_Direction_
Turn the lines running from the start of the items through the line that contains "family: Otariidae", inclusive, into a JSON list of strings, one string per line, with blank lines left out.

***** Input records *****

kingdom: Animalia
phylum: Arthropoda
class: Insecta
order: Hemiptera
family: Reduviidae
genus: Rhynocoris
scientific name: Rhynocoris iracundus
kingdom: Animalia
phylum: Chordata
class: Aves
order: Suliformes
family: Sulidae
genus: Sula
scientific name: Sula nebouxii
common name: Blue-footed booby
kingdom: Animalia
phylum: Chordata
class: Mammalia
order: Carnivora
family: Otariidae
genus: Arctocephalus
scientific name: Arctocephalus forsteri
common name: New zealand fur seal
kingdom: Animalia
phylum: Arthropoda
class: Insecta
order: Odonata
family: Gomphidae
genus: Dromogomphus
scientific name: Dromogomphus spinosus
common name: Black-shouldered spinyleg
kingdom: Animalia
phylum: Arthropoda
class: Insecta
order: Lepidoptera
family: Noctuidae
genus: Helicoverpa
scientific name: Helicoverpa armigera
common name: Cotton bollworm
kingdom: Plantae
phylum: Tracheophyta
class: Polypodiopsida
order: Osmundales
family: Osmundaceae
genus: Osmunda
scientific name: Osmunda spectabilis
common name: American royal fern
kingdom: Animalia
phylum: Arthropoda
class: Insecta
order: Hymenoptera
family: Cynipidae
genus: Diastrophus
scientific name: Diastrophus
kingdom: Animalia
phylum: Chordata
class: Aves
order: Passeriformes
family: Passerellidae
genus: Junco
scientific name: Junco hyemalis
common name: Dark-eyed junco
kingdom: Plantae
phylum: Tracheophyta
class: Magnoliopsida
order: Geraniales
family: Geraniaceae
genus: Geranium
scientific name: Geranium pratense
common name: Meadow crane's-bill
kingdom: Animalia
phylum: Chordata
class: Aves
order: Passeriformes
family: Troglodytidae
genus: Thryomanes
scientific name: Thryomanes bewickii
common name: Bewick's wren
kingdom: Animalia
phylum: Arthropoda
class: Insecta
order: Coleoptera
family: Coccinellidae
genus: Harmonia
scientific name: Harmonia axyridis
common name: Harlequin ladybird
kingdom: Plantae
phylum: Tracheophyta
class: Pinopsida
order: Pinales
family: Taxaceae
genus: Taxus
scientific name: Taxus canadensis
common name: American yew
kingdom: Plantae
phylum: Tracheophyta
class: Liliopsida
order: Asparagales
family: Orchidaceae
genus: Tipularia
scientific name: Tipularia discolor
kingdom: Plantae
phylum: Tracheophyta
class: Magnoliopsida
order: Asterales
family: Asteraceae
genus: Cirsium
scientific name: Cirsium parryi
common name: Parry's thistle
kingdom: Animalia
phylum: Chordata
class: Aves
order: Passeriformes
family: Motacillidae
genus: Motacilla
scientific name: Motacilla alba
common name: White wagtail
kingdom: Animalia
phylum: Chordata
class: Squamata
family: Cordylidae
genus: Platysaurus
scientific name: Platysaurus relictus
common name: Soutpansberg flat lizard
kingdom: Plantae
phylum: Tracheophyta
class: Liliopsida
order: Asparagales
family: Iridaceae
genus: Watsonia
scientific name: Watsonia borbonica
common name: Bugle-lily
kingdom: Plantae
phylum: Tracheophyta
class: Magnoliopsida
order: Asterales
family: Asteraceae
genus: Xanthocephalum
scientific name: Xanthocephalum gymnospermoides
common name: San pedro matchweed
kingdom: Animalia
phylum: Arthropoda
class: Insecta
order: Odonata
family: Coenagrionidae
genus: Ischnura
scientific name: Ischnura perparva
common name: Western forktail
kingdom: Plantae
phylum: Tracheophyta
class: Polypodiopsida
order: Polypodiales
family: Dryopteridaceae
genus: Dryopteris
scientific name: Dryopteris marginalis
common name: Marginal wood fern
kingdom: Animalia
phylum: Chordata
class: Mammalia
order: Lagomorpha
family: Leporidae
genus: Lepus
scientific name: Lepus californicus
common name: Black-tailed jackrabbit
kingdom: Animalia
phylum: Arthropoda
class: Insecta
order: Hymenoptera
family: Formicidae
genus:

*****

_Response_
[
  "kingdom: Animalia",
  "phylum: Arthropoda",
  "class: Insecta",
  "order: Hemiptera",
  "family: Reduviidae",
  "genus: Rhynocoris",
  "scientific name: Rhynocoris iracundus",
  "kingdom: Animalia",
  "phylum: Chordata",
  "class: Aves",
  "order: Suliformes",
  "family: Sulidae",
  "genus: Sula",
  "scientific name: Sula nebouxii",
  "common name: Blue-footed booby",
  "kingdom: Animalia",
  "phylum: Chordata",
  "class: Mammalia",
  "order: Carnivora",
  "family: Otariidae"
]